6 Biogasaufbereitung: Das in den Fermentern entstandene Roh-Biogas wird auf Erdgasqualität aufbereitet, indem CO2 und Spurengase wie Schwefelwasserstoffe und flüchtige Kohlenwasserstoffe ausgewaschen werden. Das Biogas wird danach ins Erdgasnetz eingespiesen (rund 32 Mio. kWh pro Jahr).
7 Blockheizkraftwerk: Ein Teil des Roh-Biogases treibt ein mit Gas angetriebener Verbrennungsmotor zur Strom- und Wärmeproduktion an. Der Strom (ca. 2 Mio. kWh pro Jahr) wird ins Netz eingespiesen. Die Wärme (ca. 2 Mio. kWh pro Jahr) heizt die Fermenter und reinigt das Biogas.
8 PV-Anlage: Mehrere Dach- und Fassadenmodule (insgesamt 1935 m2) fangen das Sonnenlicht auf. Der Wechselrichter wandelt den gewonnenen Gleichstrom in Wechselstrom um. Diese rund 400 000 Kilowattstunden pro Jahr werden für den Eigenbedarf (z.B. für Rührwerke, Pumpen) genutzt.
9 Gärrestaufbereitung (veredelter Naturdünger): Neben dem Gas verbleiben nach der Vergärung die Nährstoffe aus den organischen Reststoffen. Sie werden mittels Schneckenpressen in eine feste und flüssige Fraktion aufgeteilt.
--- --- ---
→ **FRAGEN ZUM MATERIAL**
**A)** Wie groß ist laut Seitenauszug die Gesamtfläche der Dach- und Fassadenmodule der PV-Anlage?
**B)** Fasse den Absatz des Seitenauszugs, der mit „7 Blockheizkraftwerk“ beginnt, als kurze Liste zusammen und behalte dabei die wesentlichen Angaben bei.
**C)** Gib den Seitenauszug von „7 Blockheizkraftwerk: Ein“ bis einschließlich „reinigt das Biogas.“ wortgetreu wieder.
Die nachstehenden Einträge sind vom Seitenauszug unabhängiges Material.

Daten zur Erkennung der Dokumentstruktur:
--- --- ---
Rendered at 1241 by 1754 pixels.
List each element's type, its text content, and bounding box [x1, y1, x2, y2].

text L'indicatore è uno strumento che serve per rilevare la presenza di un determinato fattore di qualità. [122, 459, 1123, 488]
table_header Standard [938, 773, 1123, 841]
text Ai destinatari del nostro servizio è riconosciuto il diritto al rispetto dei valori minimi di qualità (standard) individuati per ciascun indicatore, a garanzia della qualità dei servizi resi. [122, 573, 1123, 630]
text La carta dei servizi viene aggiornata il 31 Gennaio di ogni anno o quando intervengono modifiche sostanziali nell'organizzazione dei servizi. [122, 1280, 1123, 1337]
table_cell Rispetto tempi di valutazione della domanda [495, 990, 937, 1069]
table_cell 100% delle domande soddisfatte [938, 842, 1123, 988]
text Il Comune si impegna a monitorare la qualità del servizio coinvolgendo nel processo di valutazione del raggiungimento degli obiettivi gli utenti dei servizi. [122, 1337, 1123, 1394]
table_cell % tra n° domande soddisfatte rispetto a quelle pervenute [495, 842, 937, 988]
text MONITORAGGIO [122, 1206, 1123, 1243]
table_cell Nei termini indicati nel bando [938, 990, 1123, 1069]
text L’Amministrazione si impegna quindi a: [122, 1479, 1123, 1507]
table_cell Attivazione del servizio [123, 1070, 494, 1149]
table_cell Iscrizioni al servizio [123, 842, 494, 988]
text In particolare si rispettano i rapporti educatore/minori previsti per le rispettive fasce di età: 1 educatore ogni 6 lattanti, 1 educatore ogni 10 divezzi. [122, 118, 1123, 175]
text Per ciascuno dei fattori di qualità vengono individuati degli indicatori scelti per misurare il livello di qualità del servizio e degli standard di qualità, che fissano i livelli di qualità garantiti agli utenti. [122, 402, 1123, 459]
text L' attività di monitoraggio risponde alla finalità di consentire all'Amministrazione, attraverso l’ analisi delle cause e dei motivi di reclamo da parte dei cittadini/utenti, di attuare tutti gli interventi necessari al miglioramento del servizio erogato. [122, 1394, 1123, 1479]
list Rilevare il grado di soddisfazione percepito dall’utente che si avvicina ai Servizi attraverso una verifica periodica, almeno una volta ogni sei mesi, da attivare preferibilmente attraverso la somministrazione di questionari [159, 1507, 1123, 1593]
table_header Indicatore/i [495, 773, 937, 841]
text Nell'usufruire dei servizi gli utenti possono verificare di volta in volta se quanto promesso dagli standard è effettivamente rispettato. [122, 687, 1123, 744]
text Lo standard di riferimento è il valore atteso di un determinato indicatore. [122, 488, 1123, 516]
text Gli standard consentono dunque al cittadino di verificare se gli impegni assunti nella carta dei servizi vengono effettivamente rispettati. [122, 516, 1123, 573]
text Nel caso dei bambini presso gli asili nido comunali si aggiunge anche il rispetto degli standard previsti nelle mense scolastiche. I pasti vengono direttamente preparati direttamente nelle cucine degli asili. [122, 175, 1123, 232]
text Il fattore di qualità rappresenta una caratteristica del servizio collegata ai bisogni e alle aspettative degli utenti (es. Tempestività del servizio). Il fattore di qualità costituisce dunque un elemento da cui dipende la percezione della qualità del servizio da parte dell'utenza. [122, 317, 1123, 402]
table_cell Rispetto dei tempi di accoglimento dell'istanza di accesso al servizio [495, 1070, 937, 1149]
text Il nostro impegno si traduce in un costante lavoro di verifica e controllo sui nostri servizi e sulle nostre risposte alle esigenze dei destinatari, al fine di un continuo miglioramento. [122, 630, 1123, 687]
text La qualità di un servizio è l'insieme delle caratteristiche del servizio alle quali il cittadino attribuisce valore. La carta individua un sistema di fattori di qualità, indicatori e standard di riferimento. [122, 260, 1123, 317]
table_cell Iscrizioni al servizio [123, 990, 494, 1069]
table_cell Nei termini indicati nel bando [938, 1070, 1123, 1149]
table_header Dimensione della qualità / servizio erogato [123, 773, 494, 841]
--- --- ---
→ **ANTWORTEN**
**A)** Insgesamt 1935 m2.

**B)**
- Ein gasbetriebener Verbrennungsmotor erzeugt aus einem Teil des Roh-Biogases Strom und Wärme.
- Strom: ca. 2 Mio. kWh pro Jahr, Einspeisung ins Netz.
- Wärme: ca. 2 Mio. kWh pro Jahr, beheizt die Fermenter und reinigt das Biogas.

**C)**
7 Blockheizkraftwerk: Ein Teil des Roh-Biogases treibt ein mit Gas angetriebener Verbrennungsmotor zur Strom- und Wärmeproduktion an. Der Strom (ca. 2 Mio. kWh pro Jahr) wird ins Netz eingespiesen. Die Wärme (ca. 2 Mio. kWh pro Jahr) heizt die Fermenter und reinigt das Biogas.